(Records drawn from a dataset)
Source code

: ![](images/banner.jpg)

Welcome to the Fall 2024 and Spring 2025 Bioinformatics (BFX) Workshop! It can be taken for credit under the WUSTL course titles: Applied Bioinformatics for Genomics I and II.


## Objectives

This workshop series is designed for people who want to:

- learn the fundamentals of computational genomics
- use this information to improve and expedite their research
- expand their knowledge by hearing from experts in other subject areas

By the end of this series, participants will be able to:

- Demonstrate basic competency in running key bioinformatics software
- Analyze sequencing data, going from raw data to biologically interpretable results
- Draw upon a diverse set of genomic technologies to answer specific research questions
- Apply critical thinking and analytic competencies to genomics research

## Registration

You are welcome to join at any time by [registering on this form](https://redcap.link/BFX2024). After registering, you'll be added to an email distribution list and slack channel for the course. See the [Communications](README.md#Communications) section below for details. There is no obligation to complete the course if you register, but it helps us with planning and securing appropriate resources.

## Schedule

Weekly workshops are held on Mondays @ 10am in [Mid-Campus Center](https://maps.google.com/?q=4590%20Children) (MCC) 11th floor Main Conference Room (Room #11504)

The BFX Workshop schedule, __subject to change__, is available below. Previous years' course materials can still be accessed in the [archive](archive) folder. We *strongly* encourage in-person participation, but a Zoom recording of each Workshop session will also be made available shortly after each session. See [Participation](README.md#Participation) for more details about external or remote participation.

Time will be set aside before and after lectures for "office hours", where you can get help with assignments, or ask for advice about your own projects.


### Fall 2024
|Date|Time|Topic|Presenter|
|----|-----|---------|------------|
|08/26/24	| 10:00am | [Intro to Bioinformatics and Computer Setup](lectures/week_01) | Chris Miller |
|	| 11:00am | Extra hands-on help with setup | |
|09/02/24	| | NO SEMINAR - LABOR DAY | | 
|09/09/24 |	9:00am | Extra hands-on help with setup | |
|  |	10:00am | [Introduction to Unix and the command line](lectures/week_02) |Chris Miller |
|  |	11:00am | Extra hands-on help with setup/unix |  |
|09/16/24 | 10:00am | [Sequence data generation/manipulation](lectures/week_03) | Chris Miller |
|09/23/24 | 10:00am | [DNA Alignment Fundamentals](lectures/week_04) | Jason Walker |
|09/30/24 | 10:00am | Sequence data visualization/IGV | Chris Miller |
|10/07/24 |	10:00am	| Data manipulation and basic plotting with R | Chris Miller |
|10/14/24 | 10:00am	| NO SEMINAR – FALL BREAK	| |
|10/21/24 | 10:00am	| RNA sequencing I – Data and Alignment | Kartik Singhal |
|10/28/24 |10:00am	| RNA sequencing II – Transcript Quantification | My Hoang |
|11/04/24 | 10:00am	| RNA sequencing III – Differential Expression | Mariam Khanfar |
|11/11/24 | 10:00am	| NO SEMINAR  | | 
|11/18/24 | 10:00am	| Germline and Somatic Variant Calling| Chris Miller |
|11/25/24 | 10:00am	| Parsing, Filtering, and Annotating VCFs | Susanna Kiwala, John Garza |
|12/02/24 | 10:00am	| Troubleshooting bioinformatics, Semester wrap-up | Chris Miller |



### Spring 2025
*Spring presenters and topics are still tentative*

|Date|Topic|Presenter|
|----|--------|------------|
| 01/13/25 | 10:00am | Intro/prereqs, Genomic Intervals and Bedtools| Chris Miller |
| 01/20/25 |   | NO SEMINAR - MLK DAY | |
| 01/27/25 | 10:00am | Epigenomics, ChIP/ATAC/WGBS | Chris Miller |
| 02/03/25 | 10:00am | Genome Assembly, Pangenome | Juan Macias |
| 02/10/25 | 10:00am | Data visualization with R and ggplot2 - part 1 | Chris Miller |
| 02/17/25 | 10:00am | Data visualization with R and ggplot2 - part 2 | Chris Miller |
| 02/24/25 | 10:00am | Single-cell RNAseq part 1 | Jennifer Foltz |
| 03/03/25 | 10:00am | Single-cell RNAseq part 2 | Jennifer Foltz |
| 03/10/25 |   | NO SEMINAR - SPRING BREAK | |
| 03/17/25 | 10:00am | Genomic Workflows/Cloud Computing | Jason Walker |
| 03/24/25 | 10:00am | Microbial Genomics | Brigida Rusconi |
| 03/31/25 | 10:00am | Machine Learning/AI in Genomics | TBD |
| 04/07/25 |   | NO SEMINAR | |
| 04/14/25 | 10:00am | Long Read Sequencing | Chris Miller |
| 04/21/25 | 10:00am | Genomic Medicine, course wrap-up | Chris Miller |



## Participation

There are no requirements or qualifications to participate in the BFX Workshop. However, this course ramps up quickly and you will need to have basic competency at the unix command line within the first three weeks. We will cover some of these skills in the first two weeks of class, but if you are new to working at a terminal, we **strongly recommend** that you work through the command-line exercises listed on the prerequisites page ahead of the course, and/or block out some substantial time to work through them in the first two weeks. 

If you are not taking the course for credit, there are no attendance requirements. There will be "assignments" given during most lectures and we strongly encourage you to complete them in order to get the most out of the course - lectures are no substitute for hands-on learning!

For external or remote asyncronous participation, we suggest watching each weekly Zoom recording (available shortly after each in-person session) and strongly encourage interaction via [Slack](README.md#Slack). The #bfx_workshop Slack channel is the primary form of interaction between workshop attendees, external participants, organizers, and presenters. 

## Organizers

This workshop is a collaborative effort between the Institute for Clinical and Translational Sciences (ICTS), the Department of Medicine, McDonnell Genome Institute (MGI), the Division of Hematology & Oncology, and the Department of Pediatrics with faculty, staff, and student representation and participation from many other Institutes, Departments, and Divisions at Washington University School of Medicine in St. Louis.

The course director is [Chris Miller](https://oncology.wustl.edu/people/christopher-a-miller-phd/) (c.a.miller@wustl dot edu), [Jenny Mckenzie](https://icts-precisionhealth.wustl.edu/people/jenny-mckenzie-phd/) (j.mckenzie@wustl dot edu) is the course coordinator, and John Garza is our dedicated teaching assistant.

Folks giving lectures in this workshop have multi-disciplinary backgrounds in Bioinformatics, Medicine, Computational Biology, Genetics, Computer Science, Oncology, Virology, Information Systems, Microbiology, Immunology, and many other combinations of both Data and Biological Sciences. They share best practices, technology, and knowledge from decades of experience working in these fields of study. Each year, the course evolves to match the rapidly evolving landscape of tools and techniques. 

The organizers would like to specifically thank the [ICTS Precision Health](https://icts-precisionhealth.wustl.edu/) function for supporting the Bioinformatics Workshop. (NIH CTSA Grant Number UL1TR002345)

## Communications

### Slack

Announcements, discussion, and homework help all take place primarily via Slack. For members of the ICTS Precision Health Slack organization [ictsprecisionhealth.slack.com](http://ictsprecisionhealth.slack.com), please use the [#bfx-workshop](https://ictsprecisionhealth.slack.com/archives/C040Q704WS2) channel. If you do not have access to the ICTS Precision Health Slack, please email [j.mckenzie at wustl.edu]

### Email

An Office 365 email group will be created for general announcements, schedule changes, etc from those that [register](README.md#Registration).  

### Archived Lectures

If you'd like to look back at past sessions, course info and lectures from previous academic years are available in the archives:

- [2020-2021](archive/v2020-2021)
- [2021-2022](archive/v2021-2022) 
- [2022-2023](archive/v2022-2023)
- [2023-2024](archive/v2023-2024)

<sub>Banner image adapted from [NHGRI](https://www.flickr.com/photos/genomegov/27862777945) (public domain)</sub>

▶ [Your task] Return all lines in the entries above that carry the word "Walker".

▶ [Response to this task]
|09/23/24 | 10:00am | [DNA Alignment Fundamentals](lectures/week_04) | Jason Walker |
| 03/17/25 | 10:00am | Genomic Workflows/Cloud Computing | Jason Walker |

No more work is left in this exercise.